**Exercise details**
Please return every line in the following data that includes the string "user".

Recorded data
#####

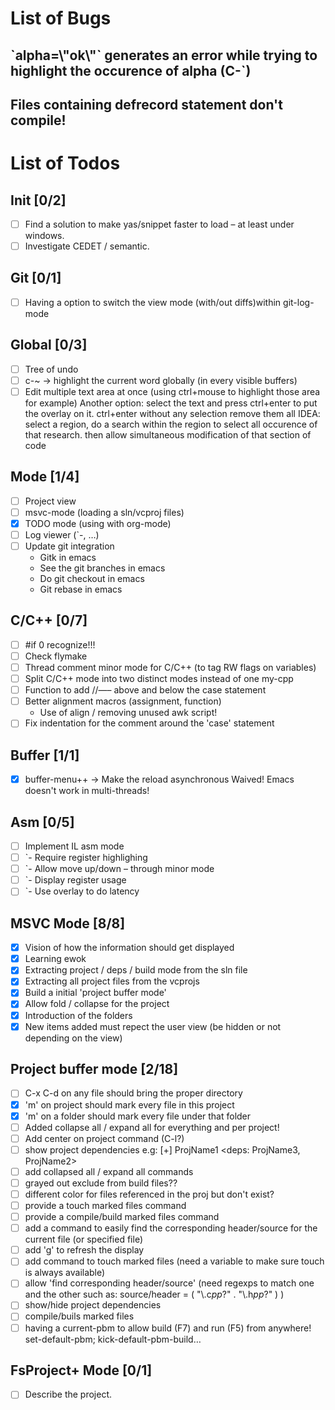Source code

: * List of Bugs
** `alpha=\"ok\"` generates an error while trying to highlight the occurence of alpha (C-`)
** Files containing defrecord statement don't compile!
* List of Todos
** Init [0/2]
   - [ ] Find a solution to make yas/snippet faster to load -- at least under windows.
   - [ ] Investigate CEDET / semantic.
** Git [0/1]
   - [ ] Having a option to switch the view mode (with/out diffs)within git-log-mode
** Global [0/3]
   - [ ] Tree of undo
   - [ ] c-~ -> highlight the current word globally (in every visible buffers)
   - [ ] Edit multiple text area at once (using ctrl+mouse to highlight those area for example)
	 Another option: select the text and press ctrl+enter to put the overlay on it. ctrl+enter without any selection remove them all
	 IDEA: 
	 select a region, do a search within the region to select all occurence of that research.
   	 then allow simultaneous modification of that section of code
** Mode [1/4]
   - [ ] Project view
   - [ ] msvc-mode (loading a sln/vcproj files)
   - [X] TODO mode (using with org-mode)
   - [ ] Log viewer (`-, ...)
   - [ ] Update git integration
     + Gitk in emacs
     + See the git branches in emacs
     + Do git checkout in emacs
     + Git rebase in emacs
** C/C++ [0/7]
   - [ ] #if 0 recognize!!!
   - [ ] Check flymake
   - [ ] Thread comment minor mode for C/C++ (to tag RW flags on variables)
   - [ ] Split C/C++ mode into two distinct modes instead of one my-cpp
   - [ ] Function to add //----- above and below the case statement
   - [ ] Better alignment macros (assignment, function)
     + Use of align / removing unused awk script!
   - [ ] Fix indentation for the comment around the 'case' statement
** Buffer [1/1]
   - [X] buffer-menu++ -> Make the reload asynchronous 
	 Waived! Emacs doesn't work in multi-threads!
** Asm [0/5]
   - [ ] Implement IL asm mode 
   - [ ]  `- Require register highlighing 
   - [ ]  `- Allow move up/down -- through minor mode
   - [ ]      `- Display register usage
   - [ ]      `- Use overlay to do latency
** MSVC Mode [8/8]
   - [X] Vision of how the information should get displayed
   - [X] Learning ewok
   - [X] Extracting project / deps / build mode from the sln file
   - [X] Extracting all project files from the vcprojs
   - [X] Build a initial 'project buffer mode'
   - [X] Allow fold / collapse for the project
   - [X] Introduction of the folders
   - [X] New items added must repect the user view (be hidden or not depending on the view)

** Project buffer mode [2/18]
   - [ ] C-x C-d on any file should bring the proper directory
   - [X] 'm' on project should mark every file in this project
   - [X] 'm' on a folder should mark every file under that folder
   - [ ] Added collapse all / expand all for everything and per project!
   - [ ] Add center on project command (C-l?)
   - [ ] show project dependencies
	 e.g: [+] ProjName1           <deps: ProjName3, ProjName2>
   - [ ] add collapsed all / expand all commands
   - [ ] grayed out exclude from build files??
   - [ ] different color for files referenced in the proj but don't exist?
   - [ ] provide a touch marked files command
   - [ ] provide a compile/build marked files command
   - [ ] add a command to easily find the corresponding header/source for the current file (or specified file)
   - [ ] add 'g' to refresh the display
   - [ ] add command to touch marked files (need a variable to make sure touch is always available)
   - [ ] allow 'find corresponding header/source' (need regexps to match one and the other such as: source/header = ( "\.c\(pp\)?" . "\.h\(pp\)?" ) )
   - [ ] show/hide project dependencies
   - [ ] compile/buils marked files
   - [ ] having a current-pbm to allow build (F7) and run (F5) from anywhere!
	 set-default-pbm; kick-default-pbm-build...

** FsProject+ Mode [0/1]
   - [ ] Describe the project.

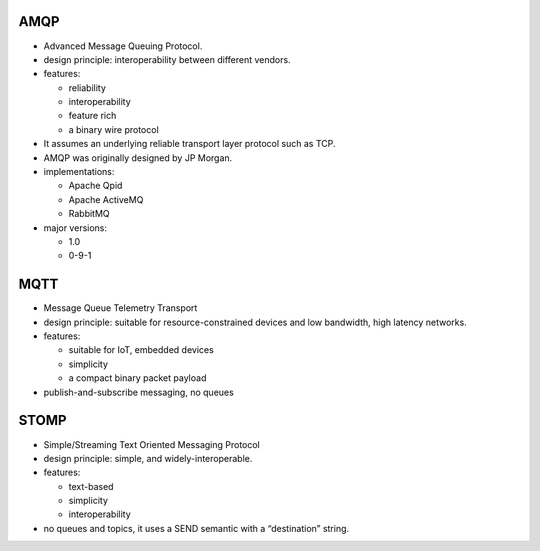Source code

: AMQP
====
- Advanced Message Queuing Protocol.

- design principle: interoperability between different vendors.

- features:
  
  * reliability
   
  * interoperability

  * feature rich

  * a binary wire protocol

- It assumes an underlying reliable transport layer protocol such as TCP.

- AMQP was originally designed by JP Morgan.

- implementations:

  * Apache Qpid

  * Apache ActiveMQ

  * RabbitMQ

- major versions:

  * 1.0

  * 0-9-1

MQTT
====
- Message Queue Telemetry Transport

- design principle: suitable for resource-constrained devices and low
  bandwidth, high latency networks.

- features:

  * suitable for IoT, embedded devices

  * simplicity

  * a compact binary packet payload

- publish-and-subscribe messaging, no queues

STOMP
=====
- Simple/Streaming Text Oriented Messaging Protocol

- design principle: simple, and widely-interoperable.

- features:

  * text-based

  * simplicity

  * interoperability

- no queues and topics, it uses a SEND semantic with a “destination” string.
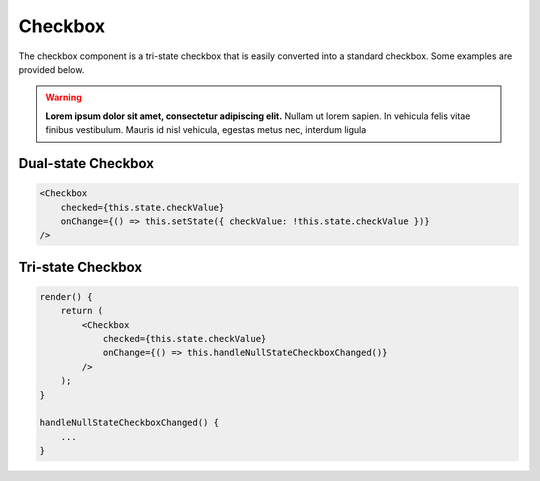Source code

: Checkbox
========

The checkbox component is a tri-state checkbox that is easily converted into a standard checkbox. Some examples are provided below.

.. warning::
    **Lorem ipsum dolor sit amet, consectetur adipiscing elit.**
    Nullam ut lorem sapien. In vehicula felis vitae finibus vestibulum. Mauris id nisl vehicula, egestas metus nec, interdum ligula

Dual-state Checkbox
-------------------

.. code-block:: javascript

    <Checkbox
        checked={this.state.checkValue}
        onChange={() => this.setState({ checkValue: !this.state.checkValue })}
    />


Tri-state Checkbox
-------------------

.. code-block:: javascript

    render() {
        return (
            <Checkbox
                checked={this.state.checkValue}
                onChange={() => this.handleNullStateCheckboxChanged()}
            />
        );
    }

    handleNullStateCheckboxChanged() {
        ...
    }
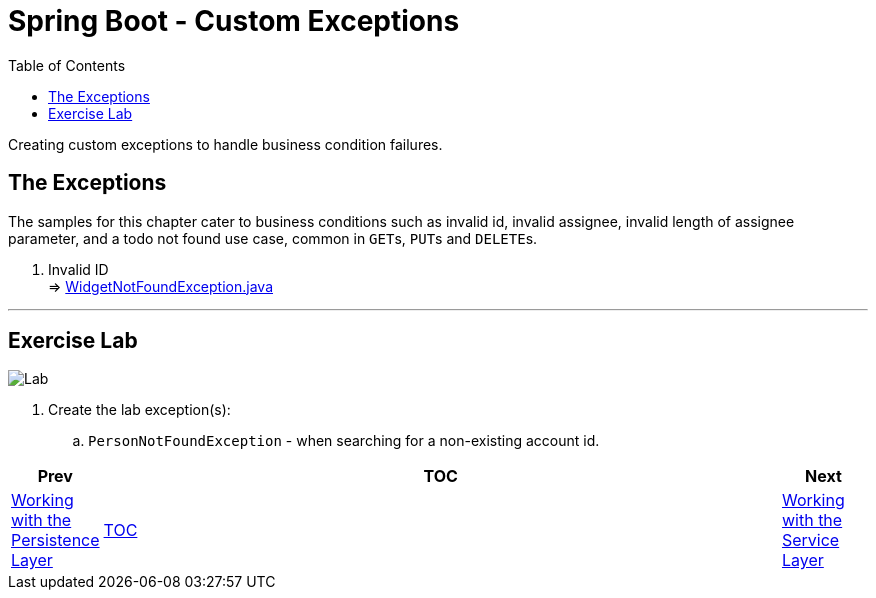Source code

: = Spring Boot - Custom Exceptions
:toc:
:toclevels: 4

Creating custom exceptions to handle business condition failures.

== The Exceptions

The samples for this chapter cater to business conditions such as invalid id, invalid assignee,
invalid length of assignee parameter, and a todo not found use case, common in ``GET``s, ``PUT``s
and ``DELETE``s.

. Invalid ID +
⇒ link:../../phonebook/src/test/java/com/codedifferently/phonebook/widgets/models/exceptions/WidgetNotFoundException.java[WidgetNotFoundException.java]

'''

== Exercise Lab

image:../../assets/images/labtime.png[Lab, align="center"]

. Create the lab exception(s):
.. `PersonNotFoundException` - when searching for a non-existing account id.



[width=100%, cols="<10%,^80%,>10%",grid=none,frame=ends]
|===
| Prev | TOC | Next

| link:05_DAOLayer.adoc[Working with the Persistence Layer]
| link:TableOfContents.adoc[TOC]
| link:07_ServiceLayer.adoc[Working with the Service Layer]
|===
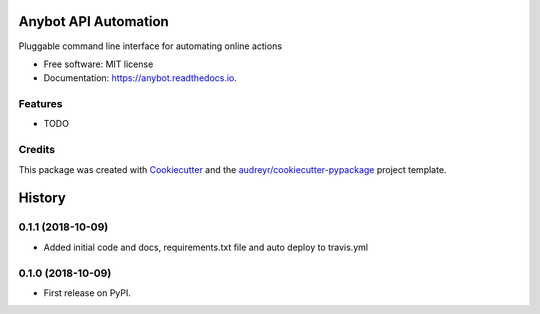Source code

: =====================
Anybot API Automation
=====================


.. image:: https://img.shields.io/pypi/v/anybot.svg
        :target: https://pypi.python.org/pypi/anybot

.. image:: https://img.shields.io/travis/sentrip/anybot.svg
        :target: https://travis-ci.org/sentrip/anybot

.. image:: https://readthedocs.org/projects/anybot/badge/?version=latest
        :target: https://anybot.readthedocs.io/en/latest/?badge=latest
        :alt: Documentation Status

.. image:: https://codecov.io/gh/sentrip/instatools/branch/master/graph/badge.svg
    :target: https://codecov.io/gh/sentrip/anybot

.. image:: https://pyup.io/repos/github/sentrip/anybot/shield.svg
     :target: https://pyup.io/repos/github/sentrip/anybot/
     :alt: Updates



Pluggable command line interface for automating online actions


* Free software: MIT license
* Documentation: https://anybot.readthedocs.io.


Features
--------

* TODO

Credits
-------

This package was created with Cookiecutter_ and the `audreyr/cookiecutter-pypackage`_ project template.

.. _Cookiecutter: https://github.com/audreyr/cookiecutter
.. _`audreyr/cookiecutter-pypackage`: https://github.com/audreyr/cookiecutter-pypackage


=======
History
=======

0.1.1 (2018-10-09)
------------------

* Added initial code and docs, requirements.txt file and auto deploy to travis.yml


0.1.0 (2018-10-09)
------------------

* First release on PyPI.


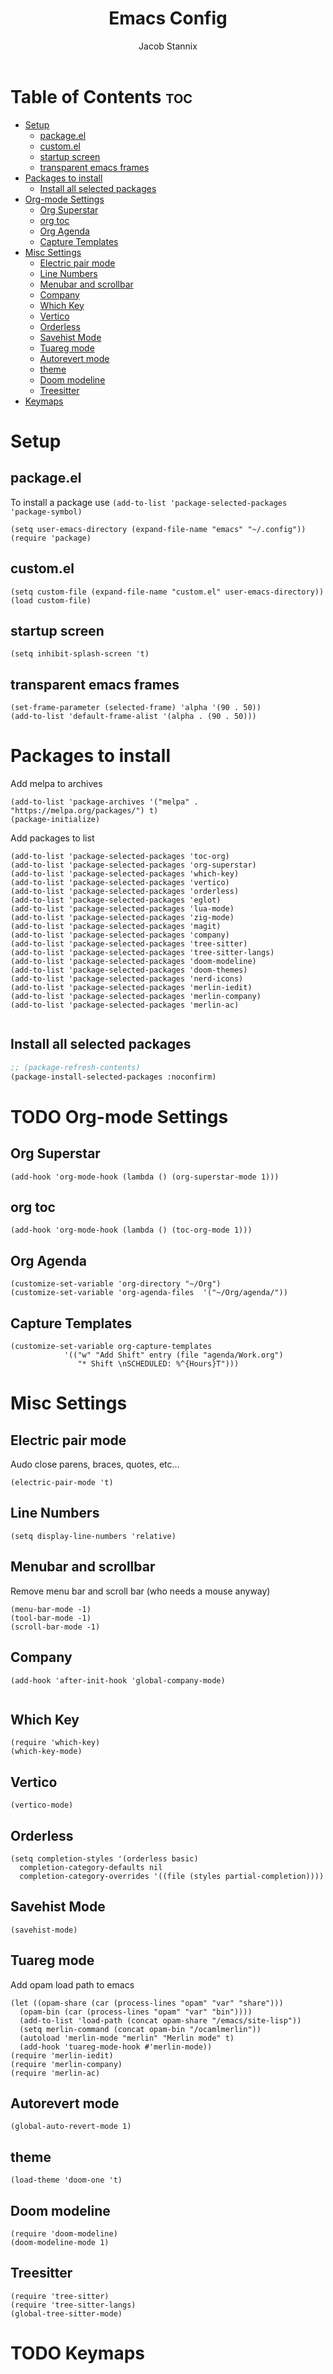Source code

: #+TITLE: Emacs Config
#+AUTHOR: Jacob Stannix
* Table of Contents                                                     :toc:
- [[#setup][Setup]]
  - [[#packageel][package.el]]
  - [[#customel][custom.el]]
  - [[#startup-screen][startup screen]]
  - [[#transparent-emacs-frames][transparent emacs frames]]
- [[#packages-to-install][Packages to install]]
  - [[#install-all-selected-packages][Install all selected packages]]
- [[#org-mode-settings][Org-mode Settings]]
  - [[#org-superstar][Org Superstar]]
  - [[#org-toc][org toc]]
  - [[#org-agenda][Org Agenda]]
  - [[#capture-templates][Capture Templates]]
- [[#misc-settings][Misc Settings]]
  - [[#electric-pair-mode][Electric pair mode]]
  - [[#line-numbers][Line Numbers]]
  - [[#menubar-and-scrollbar][Menubar and scrollbar]]
  - [[#company][Company]]
  - [[#which-key][Which Key]]
  - [[#vertico][Vertico]]
  - [[#orderless][Orderless]]
  - [[#savehist-mode][Savehist Mode]]
  - [[#tuareg-mode][Tuareg mode]]
  - [[#autorevert-mode][Autorevert mode]]
  - [[#theme][theme]]
  - [[#doom-modeline][Doom modeline]]
  - [[#treesitter][Treesitter]]
- [[#keymaps][Keymaps]]

* Setup
** package.el
To install a package use ~(add-to-list 'package-selected-packages 'package-symbol)~
#+begin_src elisp
  (setq user-emacs-directory (expand-file-name "emacs" "~/.config"))
  (require 'package)		
#+end_src
** custom.el
#+begin_src elisp
  (setq custom-file (expand-file-name "custom.el" user-emacs-directory))
  (load custom-file)
#+end_src
** startup screen
#+begin_src elisp
  (setq inhibit-splash-screen 't)
#+end_src
** transparent emacs frames
#+begin_src elisp
  (set-frame-parameter (selected-frame) 'alpha '(90 . 50))
  (add-to-list 'default-frame-alist '(alpha . (90 . 50)))
#+end_src
* Packages to install
Add melpa to archives
#+begin_src elisp
  (add-to-list 'package-archives '("melpa" . "https://melpa.org/packages/") t)
  (package-initialize)
#+end_src
Add packages to list
#+begin_src elisp
  (add-to-list 'package-selected-packages 'toc-org)  
  (add-to-list 'package-selected-packages 'org-superstar)
  (add-to-list 'package-selected-packages 'which-key)
  (add-to-list 'package-selected-packages 'vertico)
  (add-to-list 'package-selected-packages 'orderless)
  (add-to-list 'package-selected-packages 'eglot)
  (add-to-list 'package-selected-packages 'lua-mode)
  (add-to-list 'package-selected-packages 'zig-mode)
  (add-to-list 'package-selected-packages 'magit)
  (add-to-list 'package-selected-packages 'company)
  (add-to-list 'package-selected-packages 'tree-sitter)
  (add-to-list 'package-selected-packages 'tree-sitter-langs)
  (add-to-list 'package-selected-packages 'doom-modeline)
  (add-to-list 'package-selected-packages 'doom-themes)
  (add-to-list 'package-selected-packages 'nerd-icons)
  (add-to-list 'package-selected-packages 'merlin-iedit)
  (add-to-list 'package-selected-packages 'merlin-company)
  (add-to-list 'package-selected-packages 'merlin-ac)

#+end_src

** Install all selected packages
#+begin_src emacs-lisp
  ;; (package-refresh-contents)
  (package-install-selected-packages :noconfirm)
#+end_src

* TODO Org-mode Settings
** Org Superstar
#+begin_src elisp
  (add-hook 'org-mode-hook (lambda () (org-superstar-mode 1)))
#+end_src
** org toc
#+begin_src elisp
  (add-hook 'org-mode-hook (lambda () (toc-org-mode 1)))
#+end_src
** Org Agenda
#+begin_src elisp
  (customize-set-variable 'org-directory "~/Org")
  (customize-set-variable 'org-agenda-files  '("~/Org/agenda/"))
#+end_src
** Capture Templates
#+begin_src elisp
  (customize-set-variable org-capture-templates
			  '(("w" "Add Shift" entry (file "agenda/Work.org")
			     "* Shift \nSCHEDULED: %^{Hours}T")))
#+end_src
* Misc Settings
** Electric pair mode
Audo close parens, braces, quotes, etc...
#+begin_src elisp
  (electric-pair-mode 't)
#+end_src 
** Line Numbers
#+begin_src elisp
 (setq display-line-numbers 'relative)
#+end_src
** Menubar and scrollbar
Remove menu bar and scroll bar (who needs a mouse anyway)
#+begin_src elisp
  (menu-bar-mode -1)
  (tool-bar-mode -1)
  (scroll-bar-mode -1)
#+end_src
** Company
#+begin_src elisp
  (add-hook 'after-init-hook 'global-company-mode)

#+end_src
** Which Key
#+begin_src elisp
  (require 'which-key)
  (which-key-mode)
#+end_src
** Vertico
#+begin_src elisp
  (vertico-mode)
#+end_src
** Orderless
#+begin_src elisp
  (setq completion-styles '(orderless basic)
	completion-category-defaults nil
	completion-category-overrides '((file (styles partial-completion))))
#+end_src

** Savehist Mode
#+begin_src elisp
  (savehist-mode)
#+end_src

** Tuareg mode
Add opam load path to emacs
#+begin_src elisp
  (let ((opam-share (car (process-lines "opam" "var" "share")))
	(opam-bin (car (process-lines "opam" "var" "bin"))))
    (add-to-list 'load-path (concat opam-share "/emacs/site-lisp"))
    (setq merlin-command (concat opam-bin "/ocamlmerlin"))
    (autoload 'merlin-mode "merlin" "Merlin mode" t)
    (add-hook 'tuareg-mode-hook #'merlin-mode))
  (require 'merlin-iedit)
  (require 'merlin-company)
  (require 'merlin-ac)
#+end_src
** Autorevert mode
  #+begin_src elisp
    (global-auto-revert-mode 1)
#+end_src
** theme
#+begin_src elisp
  (load-theme 'doom-one 't)
#+end_src
** Doom modeline
#+begin_src elisp
  (require 'doom-modeline)
  (doom-modeline-mode 1)
#+end_src
** Treesitter
#+begin_src elisp
  (require 'tree-sitter)
  (require 'tree-sitter-langs)
  (global-tree-sitter-mode)
#+end_src
* TODO Keymaps
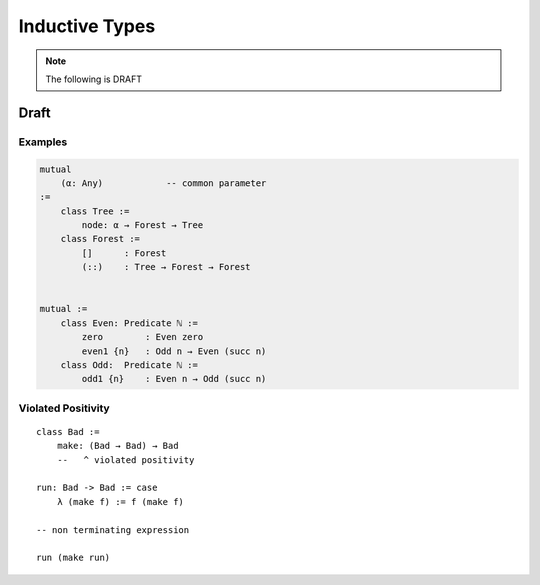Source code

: .. _Inductive Types:

****************************************
Inductive Types
****************************************

.. note::
    The following is DRAFT


Draft
========================================



Examples
------------------------------


.. code-block::

    mutual
        (α: Any)            -- common parameter
    :=
        class Tree :=
            node: α → Forest → Tree
        class Forest :=
            []      : Forest
            (::)    : Tree → Forest → Forest


    mutual :=
        class Even: Predicate ℕ :=
            zero        : Even zero
            even1 {n}   : Odd n → Even (succ n)
        class Odd:  Predicate ℕ :=
            odd1 {n}    : Even n → Odd (succ n)


Violated Positivity
------------------------------

::

    class Bad :=
        make: (Bad → Bad) → Bad
        --   ^ violated positivity

    run: Bad -> Bad := case
        λ (make f) := f (make f)

    -- non terminating expression

    run (make run)
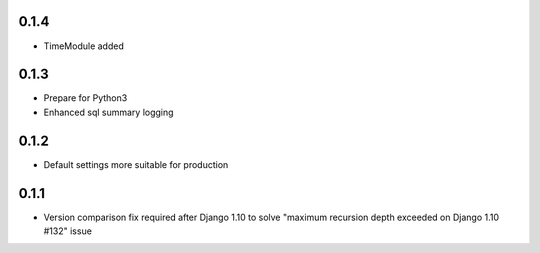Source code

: .. :changelog:

0.1.4
-----
* TimeModule added

0.1.3
-----
* Prepare for Python3
* Enhanced sql summary logging

0.1.2
-----

* Default settings more suitable for production

0.1.1
-----
* Version comparison fix required after Django 1.10 to solve "maximum recursion depth exceeded on Django 1.10 #132" issue

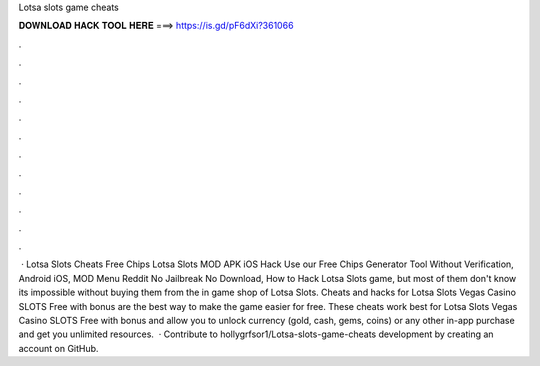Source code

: Lotsa slots game cheats

𝐃𝐎𝐖𝐍𝐋𝐎𝐀𝐃 𝐇𝐀𝐂𝐊 𝐓𝐎𝐎𝐋 𝐇𝐄𝐑𝐄 ===> https://is.gd/pF6dXi?361066

.

.

.

.

.

.

.

.

.

.

.

.

 · Lotsa Slots Cheats Free Chips Lotsa Slots MOD APK iOS Hack Use our Free Chips Generator Tool Without Verification, Android iOS, MOD Menu Reddit No Jailbreak No Download, How to Hack Lotsa Slots game, but most of them don't know its impossible without buying them from the in game shop of Lotsa Slots. Cheats and hacks for Lotsa Slots Vegas Casino SLOTS Free with bonus are the best way to make the game easier for free. These cheats work best for Lotsa Slots Vegas Casino SLOTS Free with bonus and allow you to unlock currency (gold, cash, gems, coins) or any other in-app purchase and get you unlimited resources.  · Contribute to hollygrfsor1/Lotsa-slots-game-cheats development by creating an account on GitHub.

#####

**Response to this exercise**
   - [X] New items added must repect the user view (be hidden or not depending on the view)
  (setq user-emacs-directory (expand-file-name "emacs" "~/.config"))
  (setq custom-file (expand-file-name "custom.el" user-emacs-directory))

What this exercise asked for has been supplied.